ジョジョ漫画の特徴である「スタンド」とは、その人の思考、想い、情念、魂など生命のエネルギーが、外部で特定の形をとったものです。選ばれし者にしかスタンドは現れず、基本的にはその使い主自身を守るために本人が操作することで守護神の如く振る舞います。

しかし、第3部「スターダストクルセイダーズ」では、承太郎の母のホリィに芽生え始めたスタンドは、彼女の許容力を超えていたため、外部には現れず、内部から彼女の生命を脅かすことになりました。

「スタンド」は、人間の心の複雑さをうまく表現していると思います。特に、悪の化身DIOに見初められた(つけ込まれた)人間は、往々にして、社会で差別を受けたり、あるいは正義に裏切られたり、愛情が不足していたり、人生で深く傷ついた経験(トラウマ)を抱えています。その負のエネルギーの結晶体である敵スタンドたちは、これでもかというくらいに次々に現れ、どれも非常に粘着質で、承太郎たちの行く手を阻み続けます。

その「スタンド」たちですが、どこかエクストリーム・メタルに似ています。どうしようもない心の葛藤であったり、苦しみや嘆きが、情念として形をとり、魂が宿ります。まるで音楽そのものが生き物のように、聴く人の前に現れます。Dir En Greyの『UROBOROS』(ウロボロス)(2008年)は、中東の民族音楽を取り入れており、ちょうど、ジョジョの第3部はエジプトのカイロが最終目的地になっており、そこで繰り広げられるバトルが、Dir En Greyのこのアルバムの世界観にマッチしています。

本小説で登場する敵キャラのアブサロムとミカルの兄妹のトラウマを知ると、とても気の毒な経験をしています。怒りのやり場を失ったアブサロムです。誰が正義で、誰が不正義かわからなくなります。強いていうなら、各人が自分の中に敵を抱えているということでしょうか。

機械文明批判や政治批判、東西冷戦の最悪の結末、あるいは明るくない未来を予見した手塚治虫石ノ森章太郎松本零士宮崎駿の昭和時代の作品は、非常にウィットに富み、深淵なテーマを扱ったものばかりで、とても考えさせられる内容であります。

荒木飛呂彦ジョジョシリーズは、平成・令和のリアルタイムの漫画であり、未来の予想図でもなく、文明批判や体制批判でもないです。しかし、何かパーソナルなところに届くメッセージがあります。それは、漫画に登場するキャラが敵味方にかかわらず、内面でのトラウマや怨念を秘めているからでしょう。

文章を書くのに長けた人なら、小説として描くでしょうし、音楽が得意な人なら、音で表現したかも知れません。絵が上手で、ストーリー構築ができる荒木氏は、それをダイナミックな絵として立ち上がらせ、類まれな物語を展開させています。

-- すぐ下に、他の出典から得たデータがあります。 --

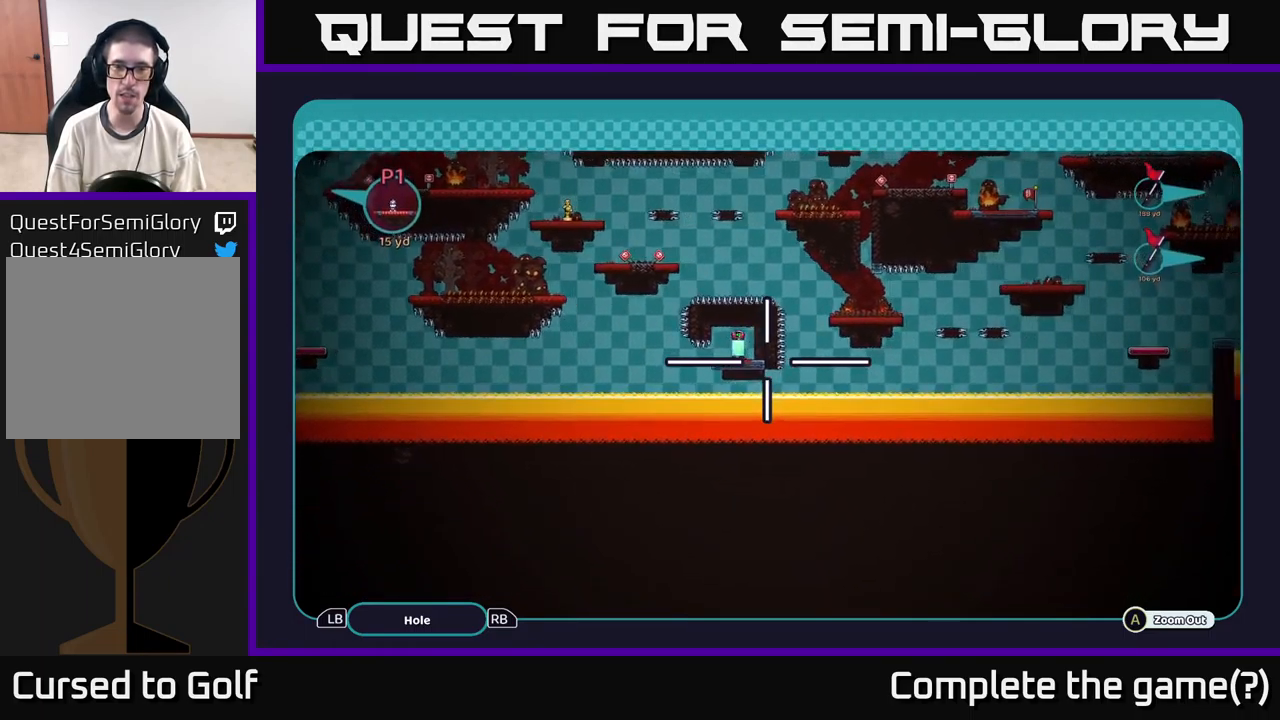
{"buttons": ["A"], "left_stick": "up-right", "right_stick": "center", "events": [[50, "left_stick", "up-right"]]}
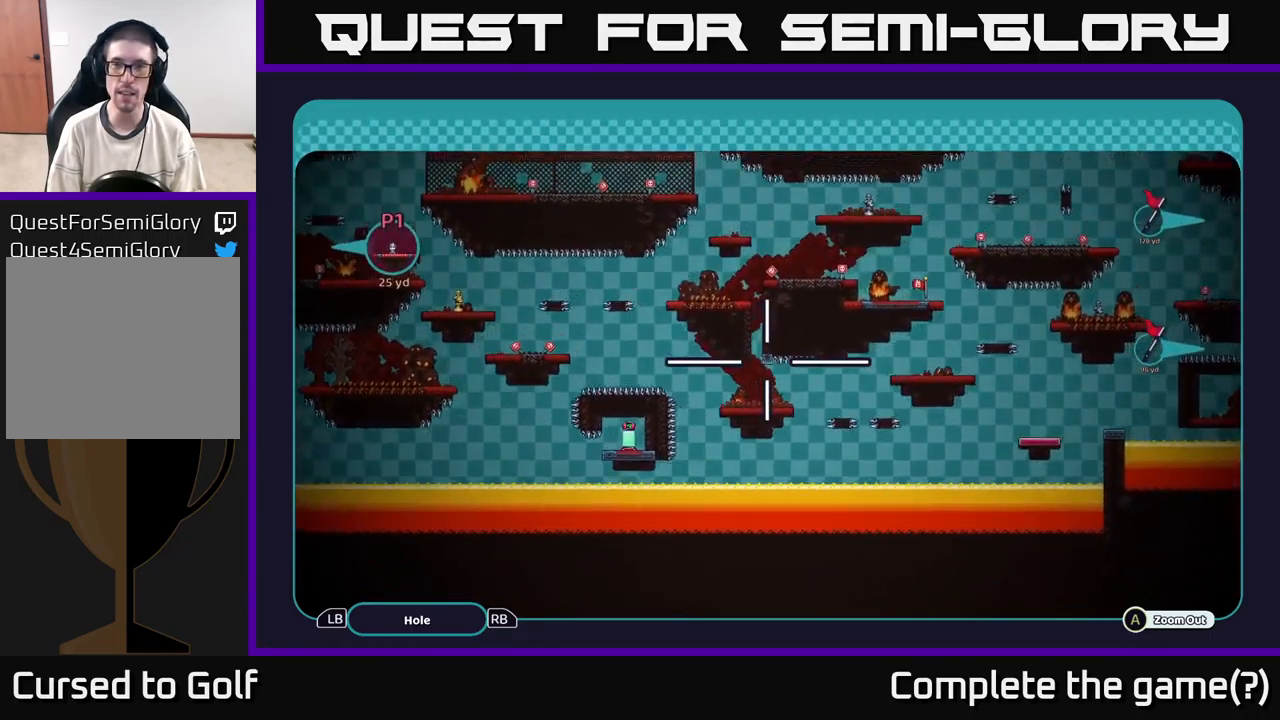
{"buttons": ["A"], "left_stick": "up-right", "right_stick": "center", "events": []}
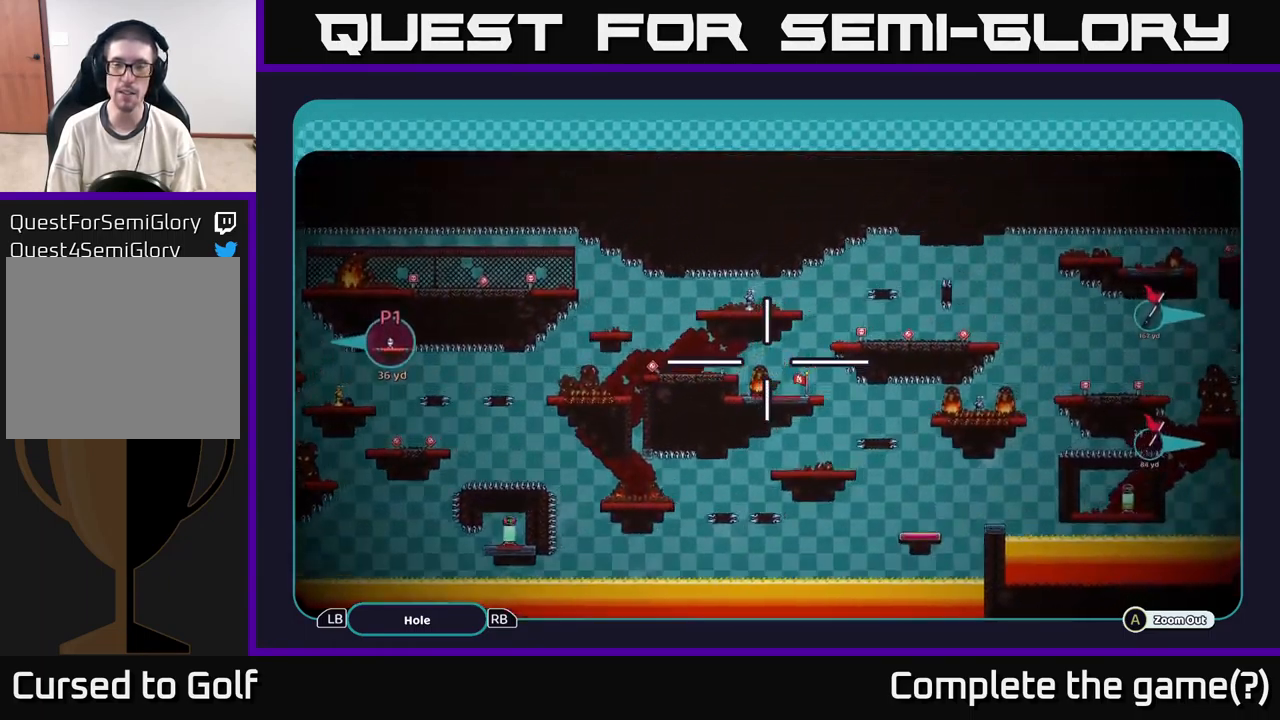
{"buttons": ["A"], "left_stick": "right", "right_stick": "center", "events": [[150, "left_stick", "right"]]}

こういった小説、漫画、音楽は、人が創った物語、すなわちフィクション(架空の物語)ではありますが、リアル(現実的)さを感じずにはいられません。

「熊本より東京は広い。東京より日本は広い。日本より……」でちょっと切ったが、三四郎の顔を見ると耳を傾けている。 「日本より頭の中のほうが広いでしょう」と言った。「とらわれちゃだめだ。いくら日本のためを思ったって贔屓の引き倒しになるばかりだ」(夏目漱石 三四郎より)

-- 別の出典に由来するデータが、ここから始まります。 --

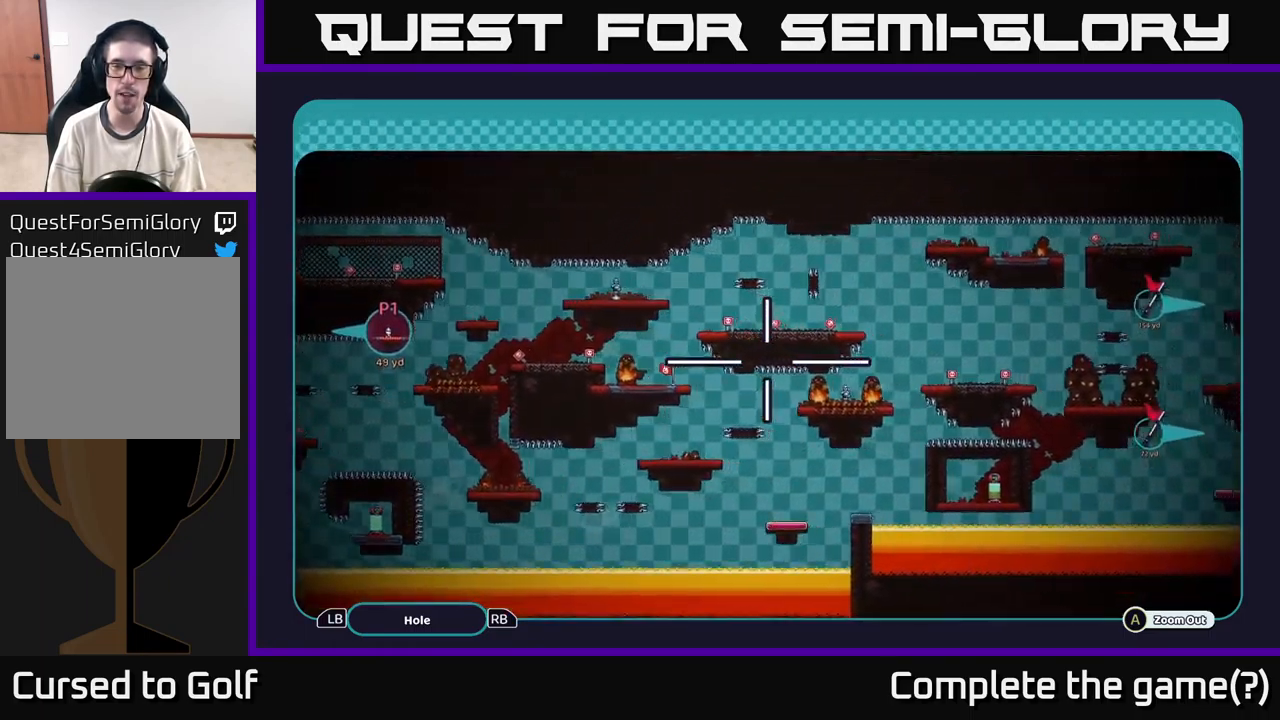
{"buttons": ["A"], "left_stick": "right", "right_stick": "center", "events": []}
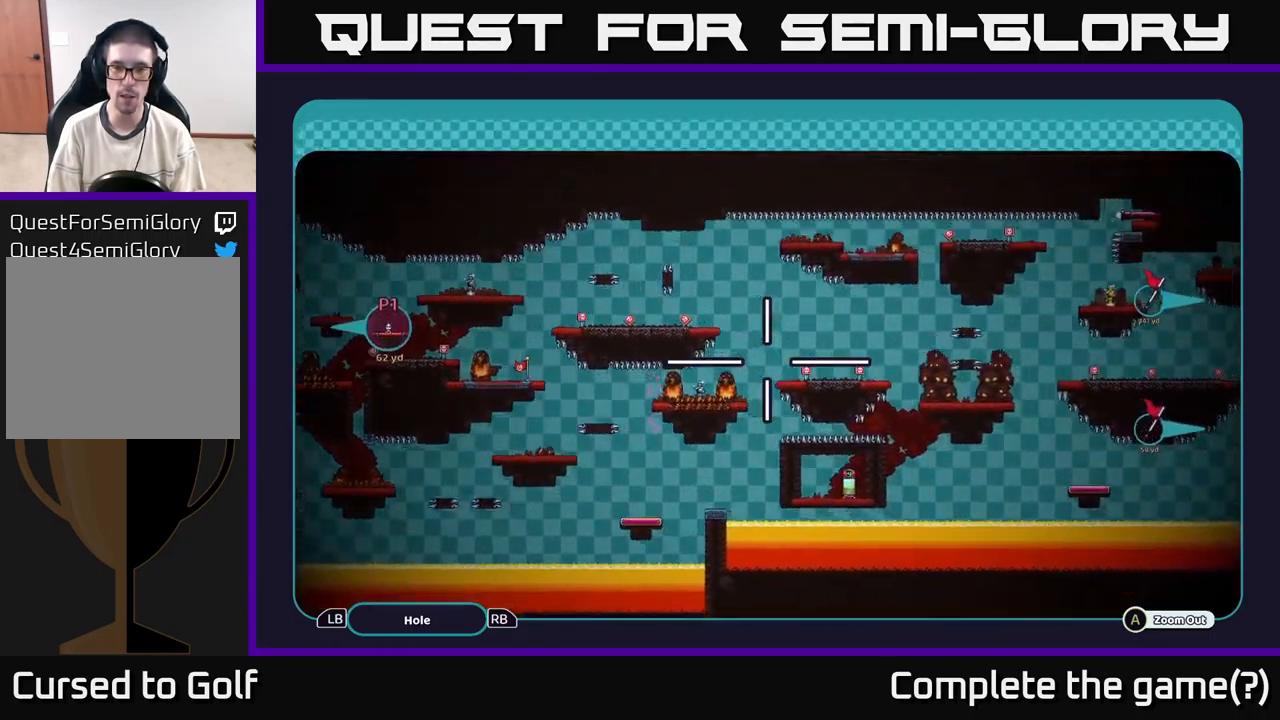
{"buttons": ["A"], "left_stick": "right", "right_stick": "center", "events": []}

「人の頭の中は、広い」と言わせたのは、夏目漱石ですが、夏目漱石の小説にも、特に晩年の作品になるほど、どうしようもない人が次々に登場しますが、これもまた人間の情念を描いたリアル(現実)と思います。スーパーヒーローとは真逆のどこにでもいそうな人間たち。でも、とても根が深いものを抱えており、彼らに知らぬ間にがんじがらめにされる主人公。

人生とは、「苦」とはよく言ったものです。ジョースターの血族のスタンドは、先祖からのカルマですし、DIOにつけ込まれた人間は、「強くなりたい」、「社会を見返してやりたい」、「世界を征服したい」という「強い欲望」を利用されたサイコパス(社会的変質者)と言えますし、それは「弱さ」が露呈したことになります。

承太郎たちにとって、敵スタンドとは、「苦しみ」や「試練」を象徴していると言えます。第3部は、言うなれば、負のエネルギーとなって結晶化した良からぬ想い(情念)を打ち砕く修養の旅のようです。読者は、自分の情念がもしスタンドとして出現したら、どんな姿・形で、どんな能力なんだろうかと思いながら読み進めることになります。